Y era cierto, ni siquiera el distraído vuelo de un pájaro sobrevolaba la laguna.
–Deberíamos irnos –continuó. Fáciles palabras de decir pero difícil de cumplir. Pese a que todos estaban de acuerdo con ellas la mágica belleza del paisaje les tenía embelesados, incapaces de reaccionar por sí mismos.
Sólo Saera, ajena a la belleza por su edad y haber vivido siempre en palacio, fue capaz de azuzarles para que se movieran: –¡Vamos! –Exclamó, y eso pareció bastar pues todos parecieron despertarse, agitando la cabeza para sacudirse imaginarias telarañas del pelo. Shárika observó con detenimiento las posibles salidas.
–Leyenda o no, ese ejército debió llegar por algún lado, y no fue por donde hemos llegado. Vayamos por ahí –dijo señalando con un gesto de la testa a una brecha que se aparecía entre la arboleda de la orilla sur.
Al llegar allí pudieron observar esperanzados como la pendiente, a pesar de un corto tramo casi vertical pero salvable con un par de saltos bien calculados sobre las raíces de los árboles, disminuía para convertirse en un agradable paseo. Después de un frondoso claro en el que discurría otro arroyo para unirse al procedente de la laguna.

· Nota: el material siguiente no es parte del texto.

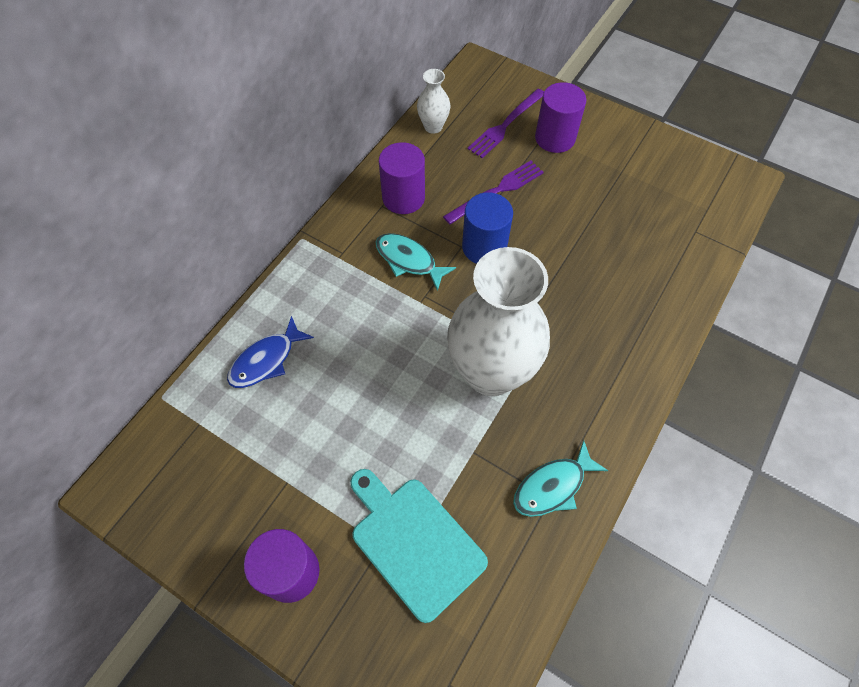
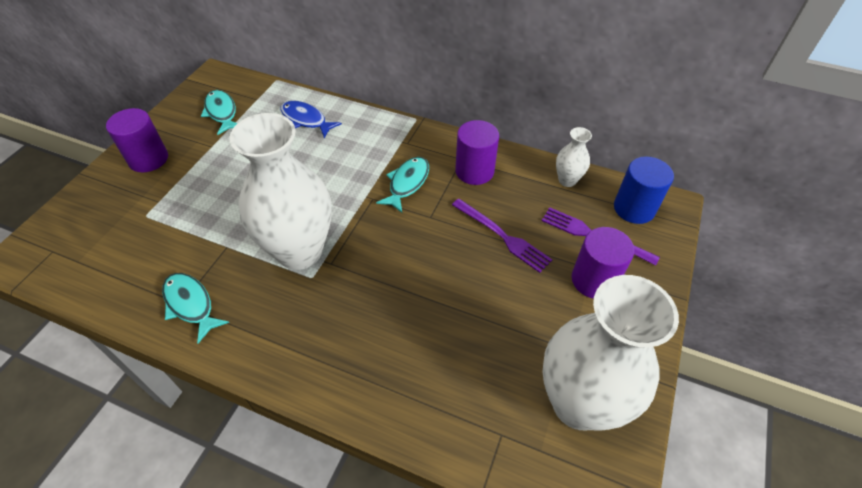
camera: 80 degrees right, 10 degrees down
(214, 472) = (222, 112): none -> turquoise fish
(414, 542) = (157, 219): turquoise cutting board -> none
(484, 247) = (432, 233): blue cylinder -> blue cylinder (634, 208)
(669, 177) = (579, 403): none -> white vase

Una vez en el claro Thomas dijo:
–Tengo hambre. ¿Por qué no volvemos para cazar ese dichoso jabalí?
–Ignoraré tu petición conociendo tu ignorancia sobre la caza del jabalí –le contestó Ermis paciente–. Porque nunca lo has cazado, ¿verdad?
–No, ahí tú eres el experto.
–Pues sería prácticamente imposible dado el tamaño de sus huellas y vuestra escasa experiencia.

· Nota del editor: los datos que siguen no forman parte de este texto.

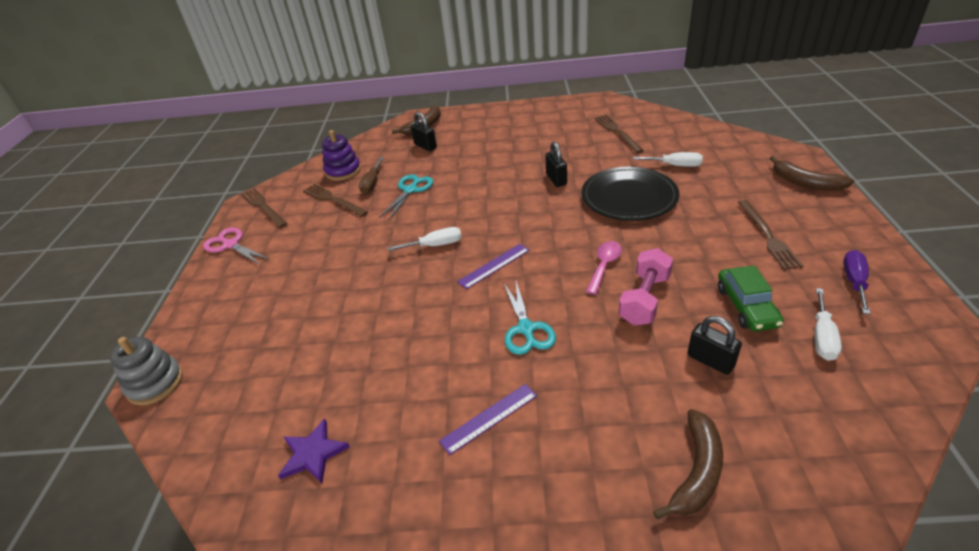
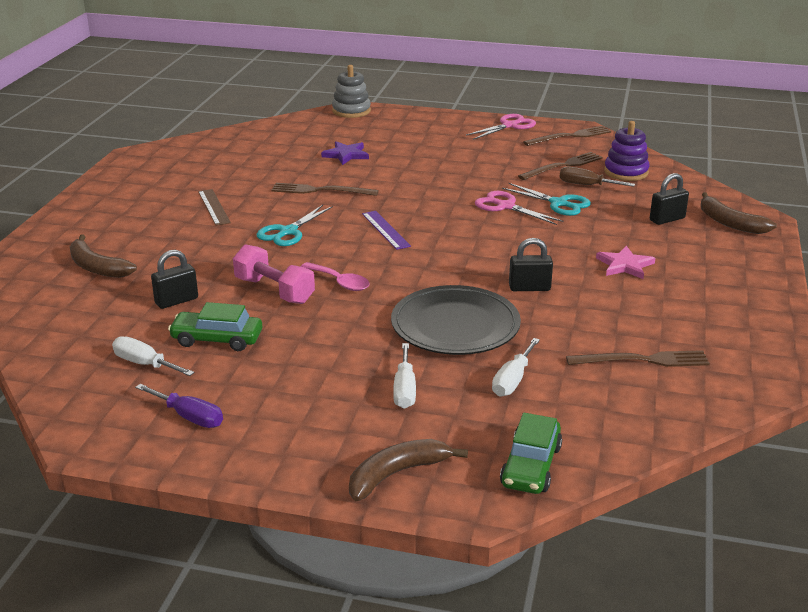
camera: 100 degrees right, 10 degrees down
(313, 454) = (242, 154): purple star -> purple star (346, 155)
(423, 213) = (506, 206): none -> pink scissors
(435, 245) = (441, 207): white screwdriver -> white screwdriver (404, 389)
(489, 418) = (214, 207): purple ruler -> brown ruler
(503, 151) = (625, 265): none -> pink star
(526, 329) = (288, 232): turquoise scissors -> turquoise scissors turned 60 degrees counterclockwise
(750, 147) = (531, 466): none -> green car
(768, 236) = (307, 393): brown fork -> brown fork (320, 190)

–¿Tan grande es? –Preguntó Shárika acercándose a la pareja.
–Inmenso.
–¿Cómo si fuera el padre de los jabalíes? –Preguntó Thomas.

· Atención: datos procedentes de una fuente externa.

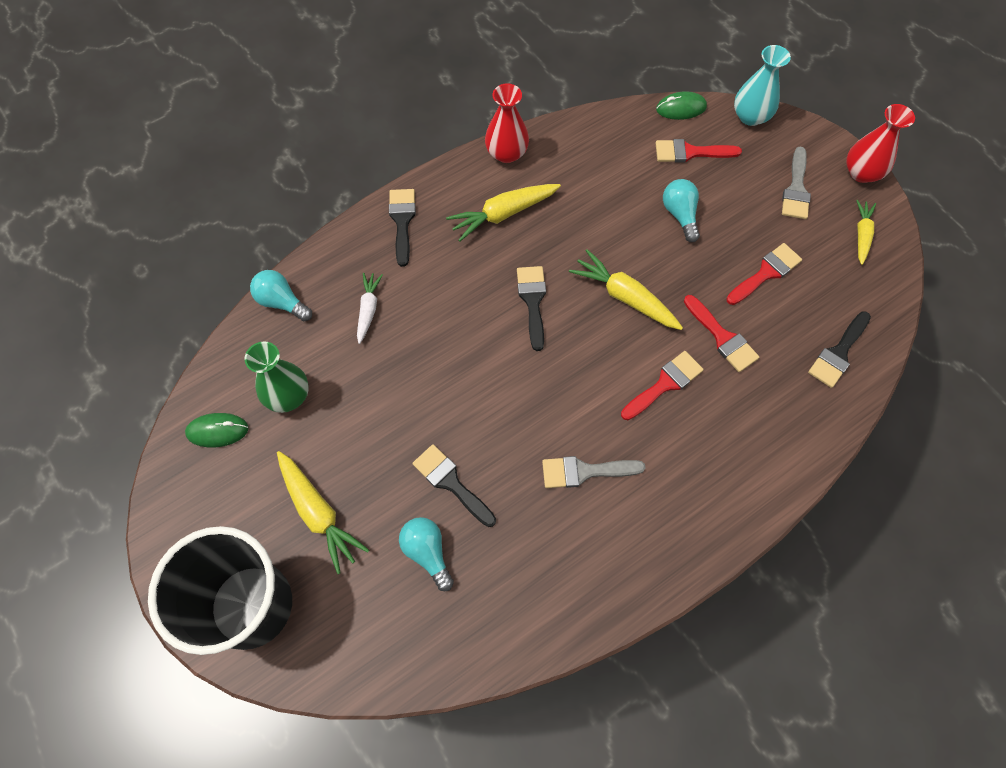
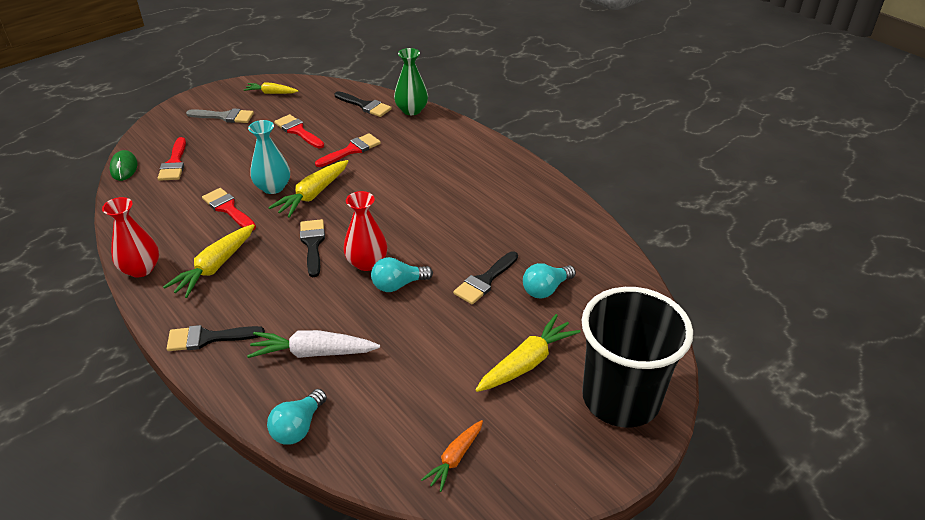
camera: 95 degrees left, 25 degrees down
(217, 431) = (455, 458): green mouse -> orange carrot
(288, 396) = (411, 404): green vase -> green vase (411, 110)
(368, 309) = (313, 353): white carrot -> white carrot, size x1.59
(503, 214) = (215, 267): yellow carrot -> yellow carrot turned 60 degrees clockwise
(532, 301) = (313, 244): black brush -> black brush turned 90 degrees clockwise
(584, 471) = (465, 211): grey brush -> none
(665, 384) = (390, 175): red brush -> red brush (228, 208)
(680, 215) = (237, 168): turquoise light bulb -> turquoise light bulb (398, 285)
(750, 116) = (146, 134): turquoise vase -> turquoise vase (273, 187)
(861, 173) = (217, 90): red vase -> red vase (367, 263)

–Como si fuera el abuelo de todos ellos.
–¡Por Vela, cuanta carne! –Exclamó relamiéndose.
–¡Señor Thomas! –Exclamó Sebral airado–. Cierto es que todos sentimos las puñaladas de nuestros vacíos estómagos, pero como despiertes el hambre en la princesa con vuestros insistentes y necios comentarios tendrá que enfrentarse a mi ira, que será mayor que la de los propios dioses, ¿está claro?
–Sí, sí –respondió acongojado.
Sebral, satisfecho una vez terminada la discusión, se giró para volver con su protegida.
–Vaya con el abuelo –le susurró Jhiral a su compañero de armas.
–Quién lo diría, ¿verdad?
–Venga, sigamos –dijo Saera que le miraba enfurruñada.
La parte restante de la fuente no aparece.